Hope, healing, recovery
CFR breaks ground on new facility; new home for recovery services slated to open in 18 months
Community and Family Resources hopes to have a new home in 18 months.
The regional agency, specializing in addiction recovery and mental health problems, held a groundbreaking ceremony for its new $6.6 million facility Friday morning.
When completed, the new building will consolidate services and help serve more clients, said CFR Executive Director Michelle De La Riva.
“Nearly two years ago we purchased this land,” De La Riva said. “This new building represents hope, healing, and recovery. With this new building we are going to increase our capacity almost by double. We’re going to have increased efficiency, we’re going to have safety and security, and most of all our clients are going to be able to come in and say this is a wonderful place of hope, healing and refuge.”
In 2017, CFR served more than 3,000 clients through treatment programs, she said. The agency offers treatment services in eight different counties and prevention services in 10 counties.
De La Riva said Ask Studio, of Des Moines, has been working with the agency for those two years, and provided multiple design options while showing patience for “all my indecisiveness.” Now CFR has partnered with Woodruff Construction to see the project through.
Todd Taylor, crew leader at Woodruff Construction, spoke at the event about his own recovery journey.
“I know firsthand how much this is needed because I’ve been through the CFR,” Taylor said. “I know the quality work that Woodruff does. They’re going to make a really nice place, and it’s going to make a huge difference in a lot of lives.
“The environment and the atmosphere of the old CFR is kind of a dark, dingy, gloomy place,” Taylor added.
CFR has three locations now, said Steve Pederson, who serves on the Capital Campaign Cabinet for the project. The agency has its original building at 726 S. 17th Street, outpatient therapy north of town on 15th Street, and the STARS adolescent program at the Corpus Christi location on North Eighth Street.
“Our buildings are very old,” Pederson said. “It’s a turn-of-the-century building, and can no longer be adapted to today’s expectations. There’s no handicap access, there are stairways up or down as soon as you enter the front door, there’s no elevator. It’s antiquated.”
This is the first time CFR has ever gone to the community for a capital campaign, said Pederson, who has been part of the group raising money from local supporters. The first round of the campaign had a goal of $2 million.

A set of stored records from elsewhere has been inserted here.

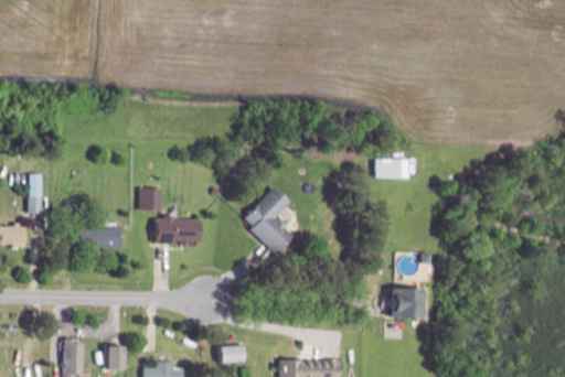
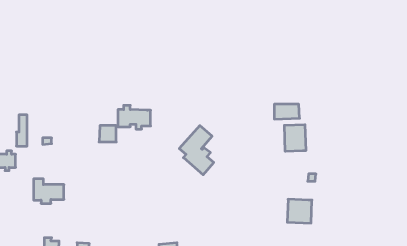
building: none -> [284,125,306,151]
building: [157,214,201,246] -> [118,105,151,129]
building: [79,220,120,254] -> [34,179,64,203]

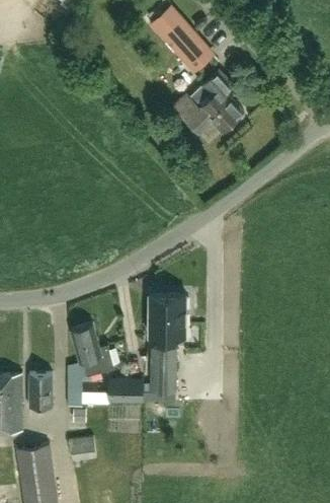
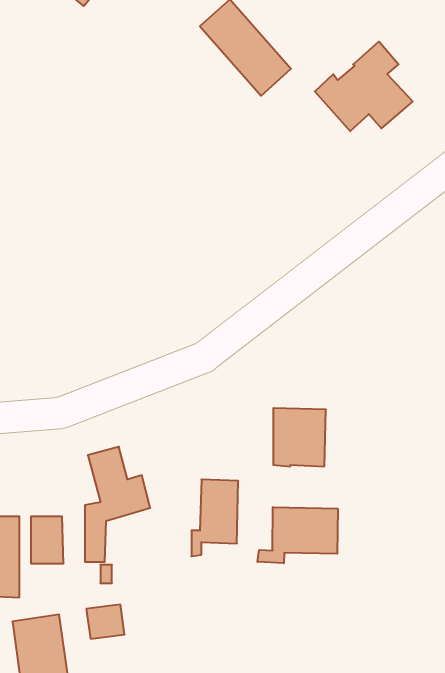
building: [174,70,244,134] -> [315,42,413,131]
building: [149,295,186,337] -> [273,408,326,466]
building: none -> [257,507,338,563]
building: [109,379,144,403] -> none

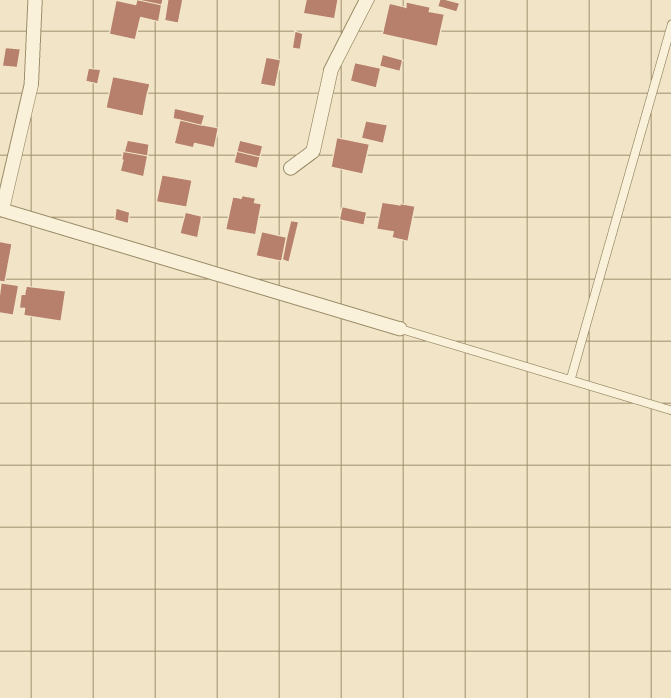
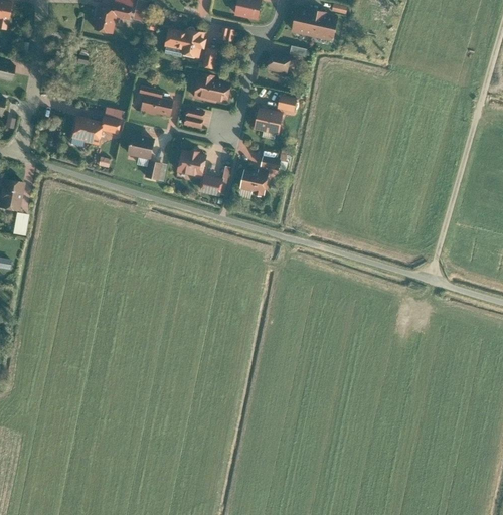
building: none -> [166,28,206,56]
building: [106,77,150,116] -> [71,118,104,146]
building: none -> [194,73,231,102]
building: [376,203,415,241] -> [240,169,269,197]
building: [19,286,66,321] -> none

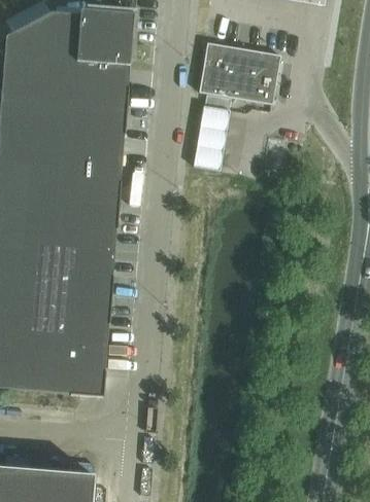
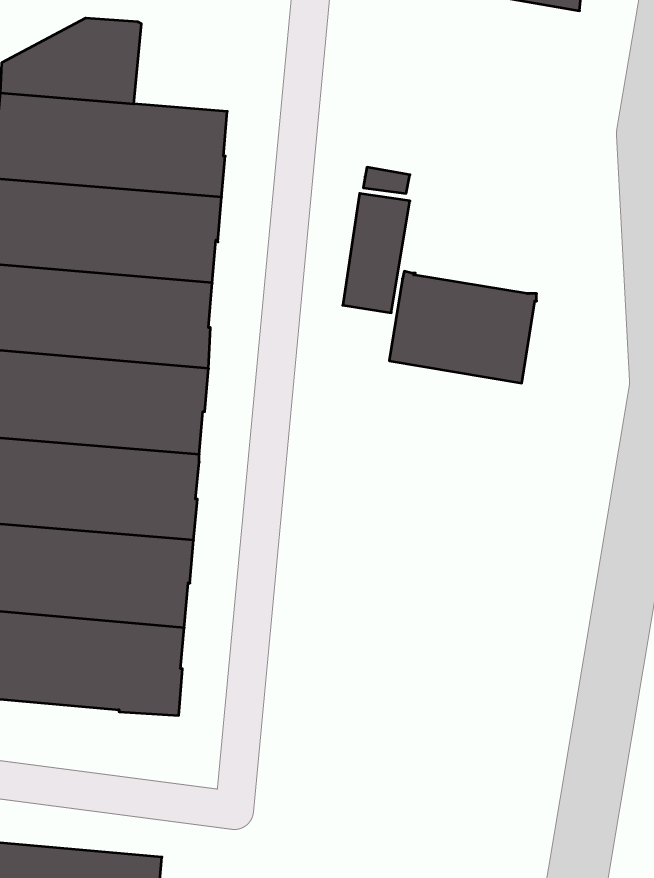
building: [77,8,133,62] -> none
building: [198,40,279,102] -> [389,271,537,383]

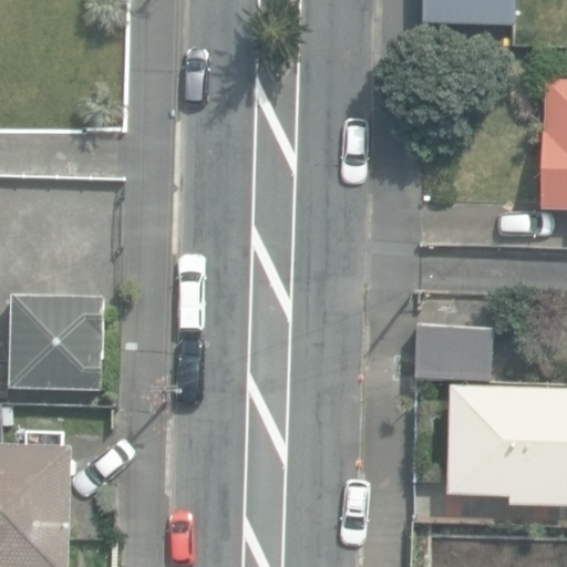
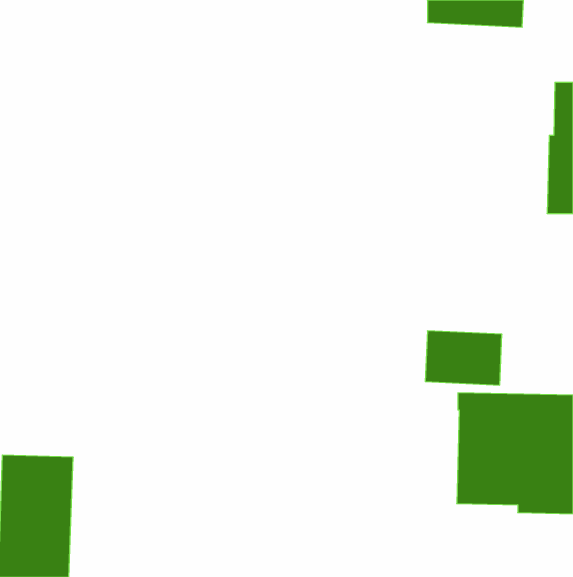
building: [9,297,103,391] -> none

“Community and Family Resources today is financially sound and ready to tackle this project, and for the first time ever we’re reaching out to the community to join us in finishing this vision,” said Doug Bailey, CFR board president.

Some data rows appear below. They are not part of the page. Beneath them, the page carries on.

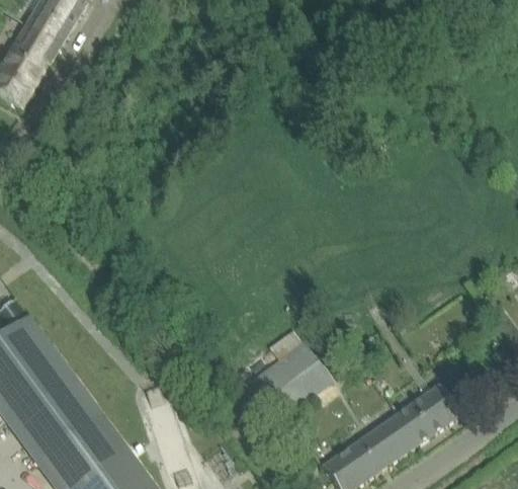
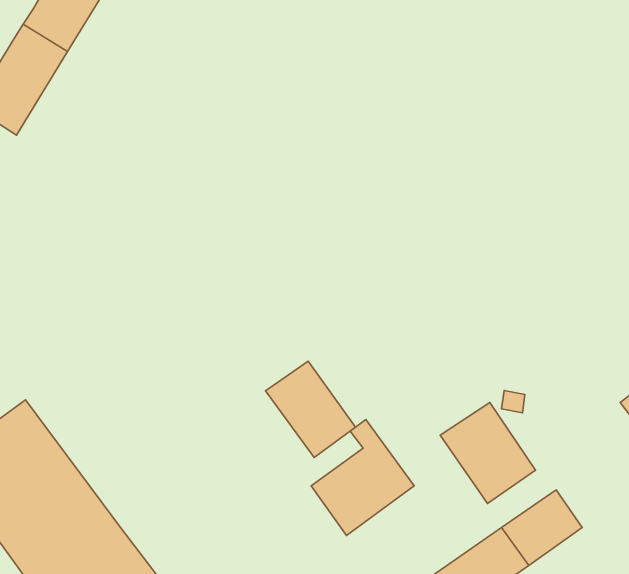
building: none -> [265,361,355,457]
building: none -> [440,402,535,503]

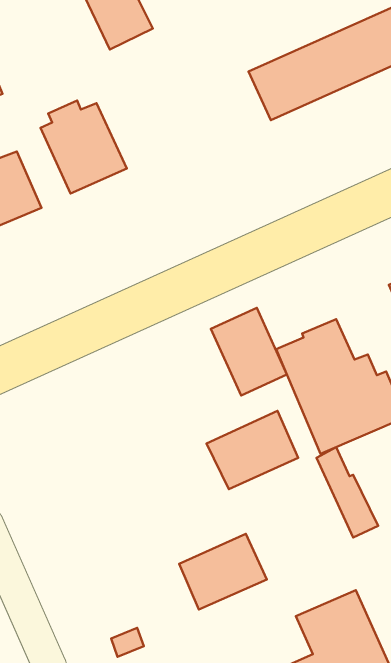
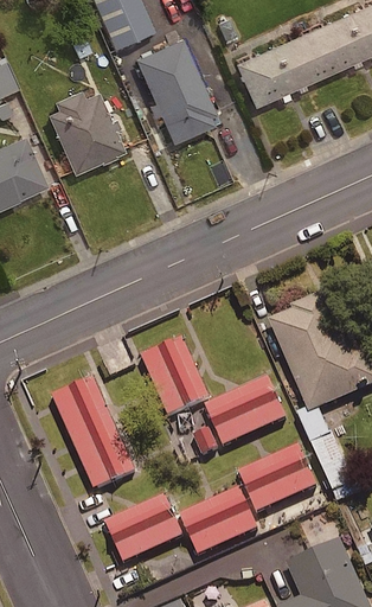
building: none -> [140,41,220,146]
building: [211,308,287,395] -> [137,334,206,414]
building: none -> [51,375,133,487]
building: none -> [237,443,315,511]
building: none -> [102,492,180,561]

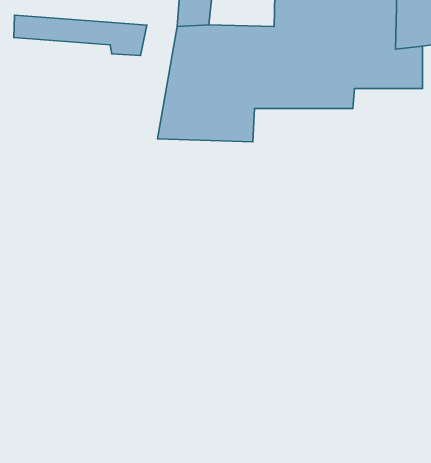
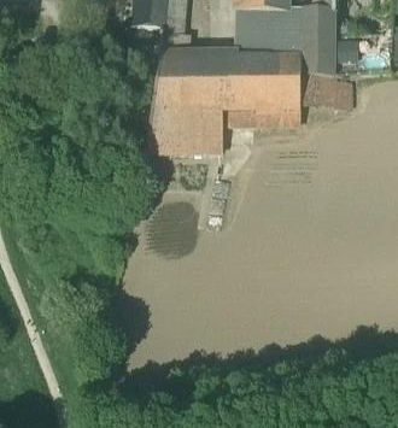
building: [14,15,147,55] -> none

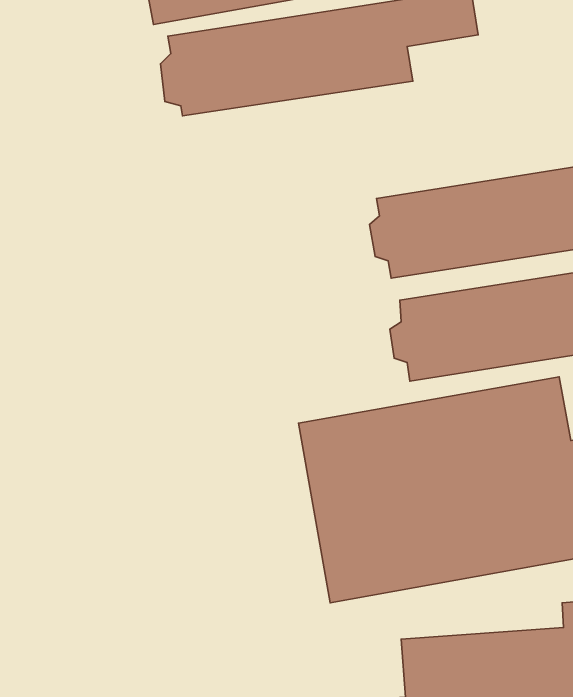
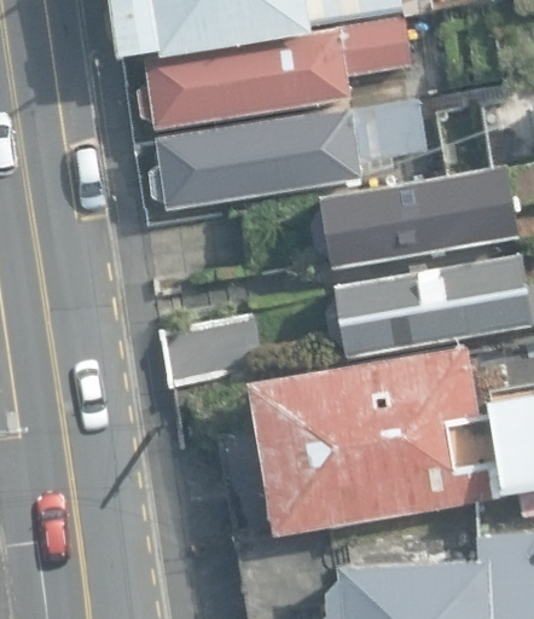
building: none -> [151,102,417,207]

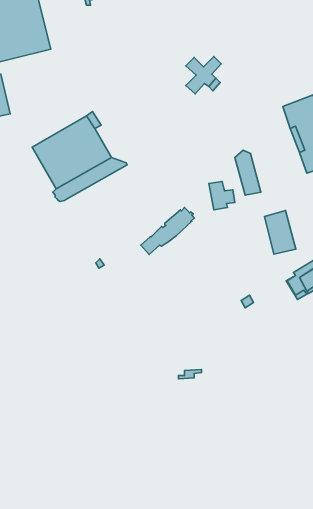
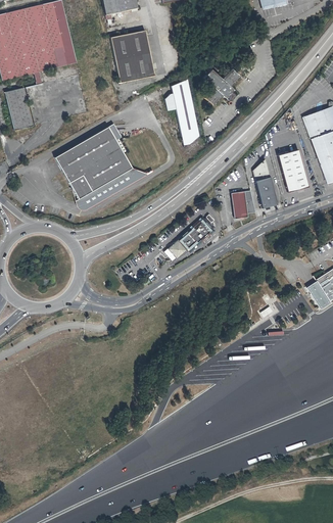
building: none -> [112,30,156,82]
building: none -> [165,79,200,145]
building: [265,210,296,254] -> [280,148,311,191]

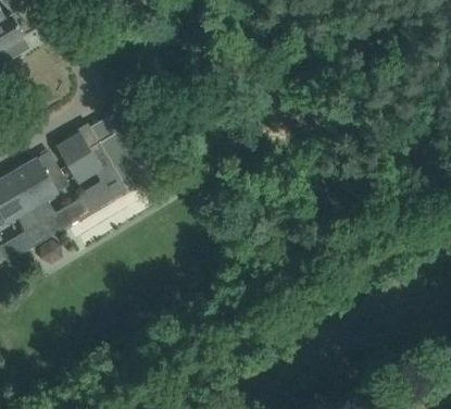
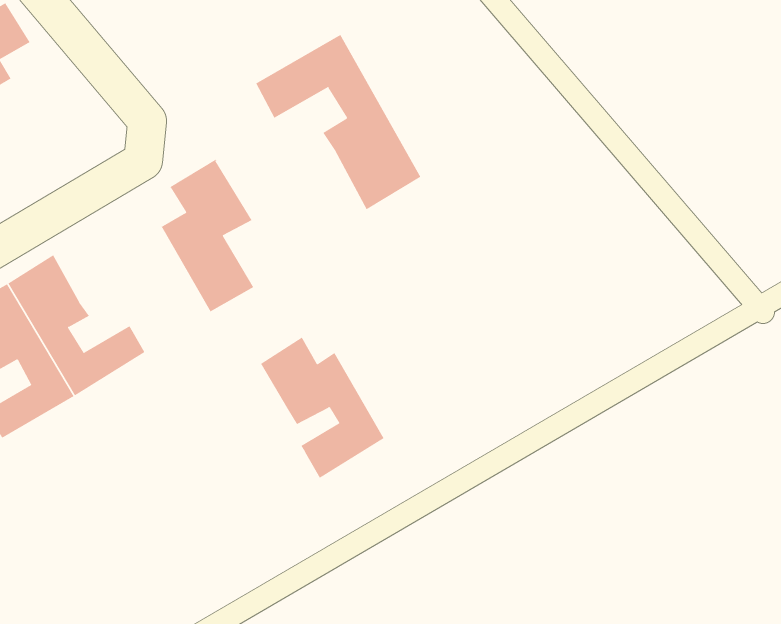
building: none -> [256,34,421,210]
building: [51,135,122,215] -> [260,337,385,479]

Bailey spoke about CFR’s future.
“I can assure you it is bright,” he said. “I’ve been on the board for 13 years, and I have to tell you the future was not always so bright. But in the last five years this agency has made a dynamic turnaround.”
This was because the board was willing to listen to outside consultants and recognize shortcomings, Bailey said.
“CFR has been a source of new beginnings for our clients for nearly 50 years, and it is our goal to be a resource for new beginnings for the next 50.”
State Sen. Tim Kraayenbrink attended the groundbreaking.
” It’s a great thing for this community and area. Proud to have it here,” he said. “It’s my understanding they were turning people away. This will serve some — not all — but some of our mental health needs that are apparent in our community.”
Kraayenbrink praised the community for stepping up in support and recognizing the need.
Pederson, who is also president of the Downtown Self-Supported Municipal Improvement District board, has volunteered with CFR for 25 years.
He was also the beneficiary of a 30-day program just like CFR back in 1989.
“CFR’s calling is a very high calling,” he said. “We’re not a subset of society. We are part of society. They say 1 in 10 of us will have an addiction or alcohol problem, and one in four families is affected.
“When folks seek recovery they are returning to normal. They are going to become tax-paying, family-supporting members of society. That’s really what the quest for recovery, and sobriety, and freedom of addiction is, is a chance to begin to live life as a full member of society.”